Risks: Population Fragmentation and Economic Distortion
The PvE/PvP split brings clear trade-offs. Multiple Deep Desert instances on official worlds may fragment the active population, especially if server concurrency weakens. A sparsely populated PvP instance undermines the “classic high-stakes environment” that the studio is trying to preserve, while PvE shards that feel crowded could see resource competition and social friction of a different kind.
The 2.5x resource yield in PvP zones is another pressure point. If a concentrated minority of efficient PvP groups dominates these high-yield areas, in-game economies could see accelerated resource inflation and price divergence between players who engage in PvP and those who do not. That may resolve complaints about forced participation but still entrench a meaningful economic gap between playstyles.

There is also a perception risk. For players attracted by the initial promise of a dangerous, socially fraught Arrakis where other humans are as lethal as sandworms, these changes can read as a retreat from the original thesis toward a more conventional survival co-op experience with optional PvP bolted on.

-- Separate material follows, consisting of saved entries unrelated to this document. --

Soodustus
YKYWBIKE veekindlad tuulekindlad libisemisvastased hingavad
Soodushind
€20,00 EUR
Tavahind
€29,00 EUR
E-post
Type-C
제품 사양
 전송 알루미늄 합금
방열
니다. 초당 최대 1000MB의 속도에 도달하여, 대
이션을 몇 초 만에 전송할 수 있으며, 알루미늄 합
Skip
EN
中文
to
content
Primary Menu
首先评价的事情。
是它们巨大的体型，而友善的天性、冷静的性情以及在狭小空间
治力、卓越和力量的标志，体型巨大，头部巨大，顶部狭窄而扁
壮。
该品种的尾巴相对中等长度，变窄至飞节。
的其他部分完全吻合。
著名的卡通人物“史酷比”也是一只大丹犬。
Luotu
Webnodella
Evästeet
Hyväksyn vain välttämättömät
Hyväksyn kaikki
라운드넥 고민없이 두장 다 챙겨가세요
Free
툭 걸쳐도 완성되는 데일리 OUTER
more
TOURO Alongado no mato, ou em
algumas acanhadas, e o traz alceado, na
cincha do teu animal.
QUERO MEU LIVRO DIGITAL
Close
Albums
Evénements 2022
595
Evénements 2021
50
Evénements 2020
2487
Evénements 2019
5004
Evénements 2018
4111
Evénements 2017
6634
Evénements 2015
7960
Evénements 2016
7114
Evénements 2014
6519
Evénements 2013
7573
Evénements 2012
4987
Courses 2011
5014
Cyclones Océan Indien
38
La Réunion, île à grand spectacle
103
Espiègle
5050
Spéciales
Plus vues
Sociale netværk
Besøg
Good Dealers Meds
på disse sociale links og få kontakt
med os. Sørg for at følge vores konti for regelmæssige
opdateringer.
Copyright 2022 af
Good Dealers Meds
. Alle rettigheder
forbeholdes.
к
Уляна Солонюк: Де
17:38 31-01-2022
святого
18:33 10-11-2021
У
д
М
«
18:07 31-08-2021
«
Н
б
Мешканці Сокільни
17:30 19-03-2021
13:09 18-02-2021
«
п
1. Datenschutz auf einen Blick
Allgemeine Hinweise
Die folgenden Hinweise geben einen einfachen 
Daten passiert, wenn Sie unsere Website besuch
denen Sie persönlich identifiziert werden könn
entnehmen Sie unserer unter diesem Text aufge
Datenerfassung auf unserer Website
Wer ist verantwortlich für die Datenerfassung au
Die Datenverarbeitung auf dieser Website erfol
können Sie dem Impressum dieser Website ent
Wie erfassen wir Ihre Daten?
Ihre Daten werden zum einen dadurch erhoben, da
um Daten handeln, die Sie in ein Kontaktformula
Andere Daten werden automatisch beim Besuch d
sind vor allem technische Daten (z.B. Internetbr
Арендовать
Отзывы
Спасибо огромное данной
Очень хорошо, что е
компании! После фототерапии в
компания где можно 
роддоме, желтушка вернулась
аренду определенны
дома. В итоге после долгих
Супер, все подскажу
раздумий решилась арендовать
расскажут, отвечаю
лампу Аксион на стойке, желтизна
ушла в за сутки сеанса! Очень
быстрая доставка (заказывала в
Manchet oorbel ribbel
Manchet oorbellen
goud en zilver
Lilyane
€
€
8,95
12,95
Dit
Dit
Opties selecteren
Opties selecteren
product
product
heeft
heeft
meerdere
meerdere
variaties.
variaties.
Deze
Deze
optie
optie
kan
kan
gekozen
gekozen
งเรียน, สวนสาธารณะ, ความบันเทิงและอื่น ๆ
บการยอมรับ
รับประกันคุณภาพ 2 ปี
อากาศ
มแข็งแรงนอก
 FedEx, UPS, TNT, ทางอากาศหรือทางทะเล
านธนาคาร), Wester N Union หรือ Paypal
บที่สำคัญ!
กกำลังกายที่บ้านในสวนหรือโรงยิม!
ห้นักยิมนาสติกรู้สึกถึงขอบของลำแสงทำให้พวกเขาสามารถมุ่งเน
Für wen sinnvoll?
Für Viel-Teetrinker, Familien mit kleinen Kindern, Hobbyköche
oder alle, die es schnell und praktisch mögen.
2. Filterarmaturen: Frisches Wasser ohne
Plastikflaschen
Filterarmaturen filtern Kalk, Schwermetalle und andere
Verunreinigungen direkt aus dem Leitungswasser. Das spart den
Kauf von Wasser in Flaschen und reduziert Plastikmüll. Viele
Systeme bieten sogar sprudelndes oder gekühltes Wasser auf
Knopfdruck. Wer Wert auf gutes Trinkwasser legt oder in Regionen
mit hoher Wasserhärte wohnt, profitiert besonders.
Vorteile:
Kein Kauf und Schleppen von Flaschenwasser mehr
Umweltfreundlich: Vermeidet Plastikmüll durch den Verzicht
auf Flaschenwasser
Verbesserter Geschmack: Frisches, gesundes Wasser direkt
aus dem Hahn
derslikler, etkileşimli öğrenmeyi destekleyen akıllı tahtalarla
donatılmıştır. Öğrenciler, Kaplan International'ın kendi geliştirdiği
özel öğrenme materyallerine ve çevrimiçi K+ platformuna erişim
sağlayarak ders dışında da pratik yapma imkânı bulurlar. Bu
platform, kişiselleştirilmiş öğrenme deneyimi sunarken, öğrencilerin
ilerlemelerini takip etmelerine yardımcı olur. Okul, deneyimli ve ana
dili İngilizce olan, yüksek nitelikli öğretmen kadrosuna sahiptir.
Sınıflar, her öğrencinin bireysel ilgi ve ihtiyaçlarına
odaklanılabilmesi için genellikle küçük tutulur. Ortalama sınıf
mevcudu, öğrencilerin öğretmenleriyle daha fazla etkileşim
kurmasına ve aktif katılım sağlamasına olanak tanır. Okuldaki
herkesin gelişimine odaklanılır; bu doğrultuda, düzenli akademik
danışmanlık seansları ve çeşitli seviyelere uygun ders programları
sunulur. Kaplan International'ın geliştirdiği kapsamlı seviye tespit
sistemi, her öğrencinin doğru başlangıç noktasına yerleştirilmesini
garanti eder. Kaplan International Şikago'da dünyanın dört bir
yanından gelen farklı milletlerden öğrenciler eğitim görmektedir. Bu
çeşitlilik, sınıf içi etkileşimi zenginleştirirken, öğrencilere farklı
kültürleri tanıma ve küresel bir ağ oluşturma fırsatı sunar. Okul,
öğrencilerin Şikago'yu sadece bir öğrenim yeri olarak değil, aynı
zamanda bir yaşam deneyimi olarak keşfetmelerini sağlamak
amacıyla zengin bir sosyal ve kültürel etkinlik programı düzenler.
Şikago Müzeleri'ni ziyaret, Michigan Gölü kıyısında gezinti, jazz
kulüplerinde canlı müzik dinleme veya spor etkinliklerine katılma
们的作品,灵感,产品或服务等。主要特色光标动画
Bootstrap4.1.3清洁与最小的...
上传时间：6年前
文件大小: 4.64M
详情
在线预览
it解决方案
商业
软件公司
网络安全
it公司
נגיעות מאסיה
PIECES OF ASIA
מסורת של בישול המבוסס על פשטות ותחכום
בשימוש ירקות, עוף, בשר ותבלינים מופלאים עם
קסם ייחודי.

InsightsFinalBoss Signal: Survival MMO Design Is Following the Data
Funcom’s pivot in Dune: Awakening distills a broader pattern across survival and MMO titles: persistent worlds marketed on high-risk PvP frequently discover that the majority of their audience behaves like co-op PvE players once the novelty of conflict wears off. By hard-splitting PvE and PvP in Deep Desert and de-escalating Hagga Basin, Funcom is choosing to optimize for that majority while positioning PvP as an opt-in, high-yield specialization.
Key signals to track over the coming months include endgame engagement rates in Chapter 3, relative population levels between PvE and PvP Deep Desert instances, and adoption of self-hosted servers as a pressure valve for more extreme rulesets. Together, those metrics will indicate whether a PvE-first Arrakis can sustain both a broad survival audience and a viable, if more contained, PvP ecosystem.